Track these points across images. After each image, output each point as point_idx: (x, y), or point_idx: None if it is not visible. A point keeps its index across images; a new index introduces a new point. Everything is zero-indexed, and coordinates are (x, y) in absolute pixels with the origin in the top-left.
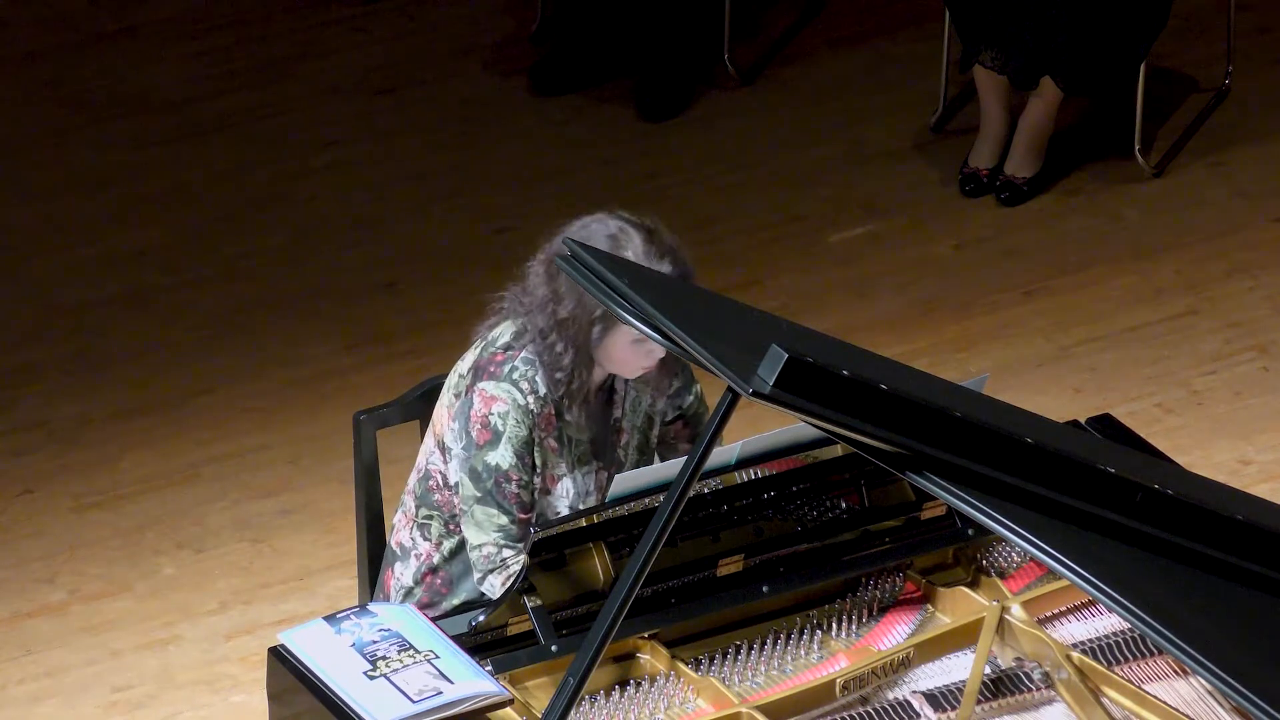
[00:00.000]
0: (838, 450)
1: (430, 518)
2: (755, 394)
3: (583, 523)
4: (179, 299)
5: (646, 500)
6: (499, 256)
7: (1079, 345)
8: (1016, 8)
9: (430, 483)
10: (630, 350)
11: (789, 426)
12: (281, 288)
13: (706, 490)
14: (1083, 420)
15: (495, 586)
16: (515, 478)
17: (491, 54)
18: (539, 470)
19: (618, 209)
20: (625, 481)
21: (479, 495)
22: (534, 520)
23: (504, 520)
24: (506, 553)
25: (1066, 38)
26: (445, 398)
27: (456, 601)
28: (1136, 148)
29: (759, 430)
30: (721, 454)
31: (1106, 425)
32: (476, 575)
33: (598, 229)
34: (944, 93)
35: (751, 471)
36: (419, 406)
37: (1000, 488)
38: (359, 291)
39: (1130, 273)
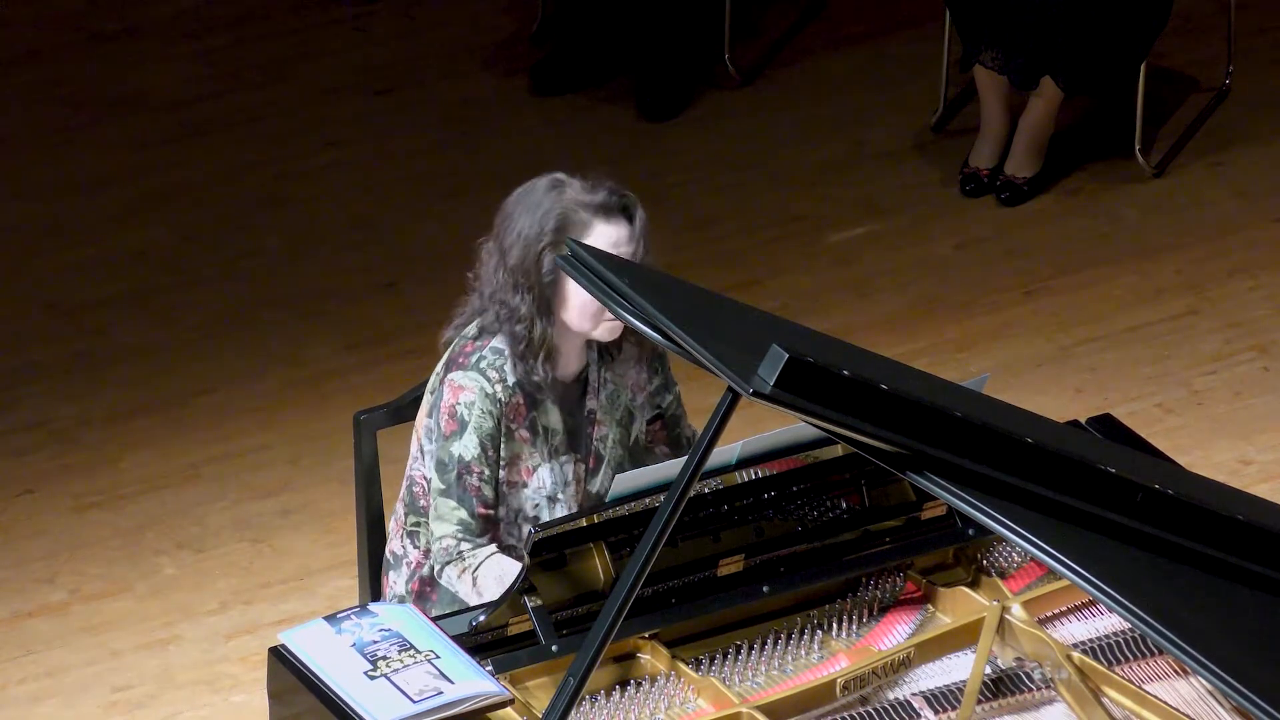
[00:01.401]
0: (838, 450)
1: (418, 525)
2: (756, 394)
3: (583, 523)
4: (179, 299)
5: (647, 500)
6: None
7: (1079, 345)
8: (1017, 8)
9: (416, 489)
10: (585, 307)
11: (789, 426)
12: (281, 288)
13: (707, 490)
14: (1083, 420)
15: (453, 578)
16: (477, 470)
17: (491, 54)
18: (510, 463)
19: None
20: (626, 481)
21: (443, 487)
22: (501, 514)
23: (463, 513)
24: (464, 546)
25: (1067, 38)
26: (424, 400)
27: (449, 607)
28: (1137, 148)
29: (759, 430)
30: (722, 454)
31: (1107, 425)
32: (436, 567)
33: (538, 182)
34: (944, 93)
35: (752, 471)
36: (418, 407)
37: (1000, 488)
38: (359, 291)
39: (1131, 273)
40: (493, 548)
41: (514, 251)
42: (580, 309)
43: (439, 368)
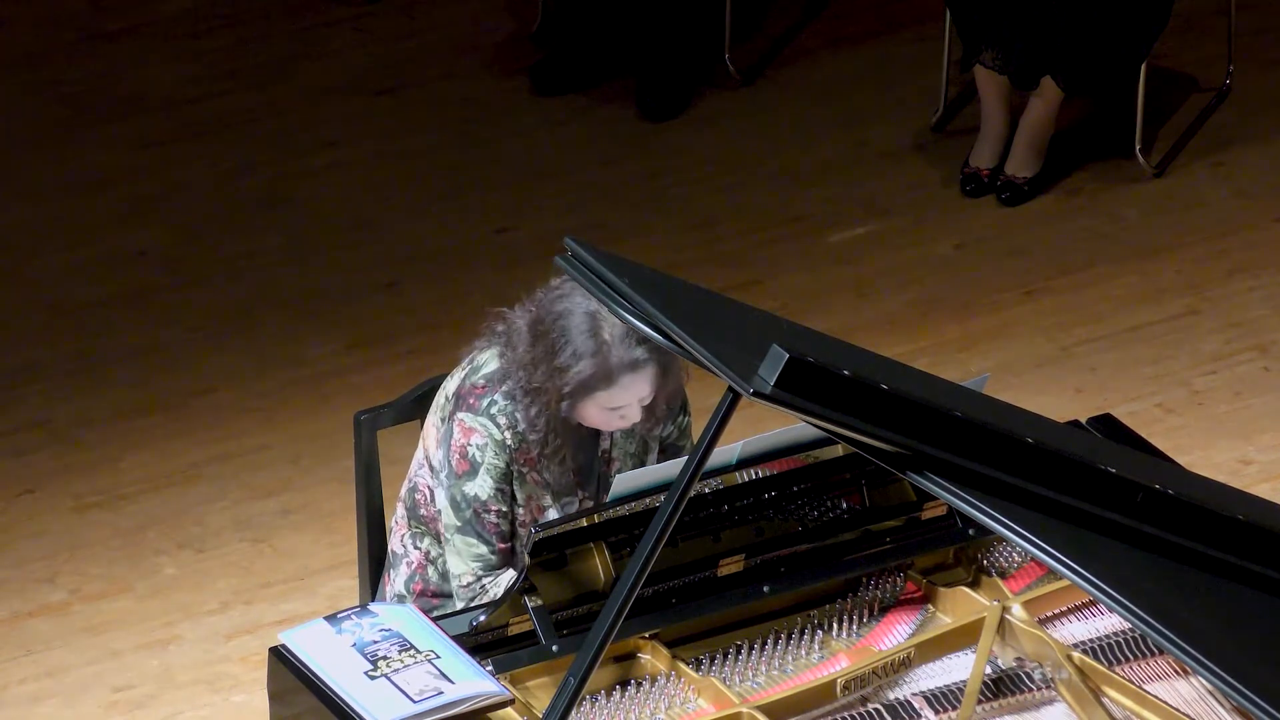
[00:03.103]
0: (838, 450)
1: (420, 529)
2: (756, 394)
3: (583, 523)
4: (179, 299)
5: (647, 500)
6: (499, 256)
7: (1080, 345)
8: (1017, 8)
9: (418, 496)
10: (602, 416)
11: (790, 426)
12: (281, 288)
13: (707, 490)
14: (1084, 420)
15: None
16: (494, 508)
17: (491, 54)
18: (523, 502)
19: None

______________________________

How to complete this task
Your answer should consist of the lines above between those holding "36: (419, 406)" and "43: (439, 368)", inclusive, reproduced word for word and without pictures.

Reply to the task
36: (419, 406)
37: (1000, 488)
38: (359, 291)
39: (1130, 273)
[00:01.401]
0: (838, 450)
1: (418, 525)
2: (756, 394)
3: (583, 523)
4: (179, 299)
5: (647, 500)
6: None
7: (1079, 345)
8: (1017, 8)
9: (416, 489)
10: (585, 307)
11: (789, 426)
12: (281, 288)
13: (707, 490)
14: (1083, 420)
15: (453, 578)
16: (477, 470)
17: (491, 54)
18: (510, 463)
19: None
20: (626, 481)
21: (443, 487)
22: (501, 514)
23: (463, 513)
24: (464, 546)
25: (1067, 38)
26: (424, 400)
27: (449, 607)
28: (1137, 148)
29: (759, 430)
30: (722, 454)
31: (1107, 425)
32: (436, 567)
33: (538, 182)
34: (944, 93)
35: (752, 471)
36: (418, 407)
37: (1000, 488)
38: (359, 291)
39: (1131, 273)
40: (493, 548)
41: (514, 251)
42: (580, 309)
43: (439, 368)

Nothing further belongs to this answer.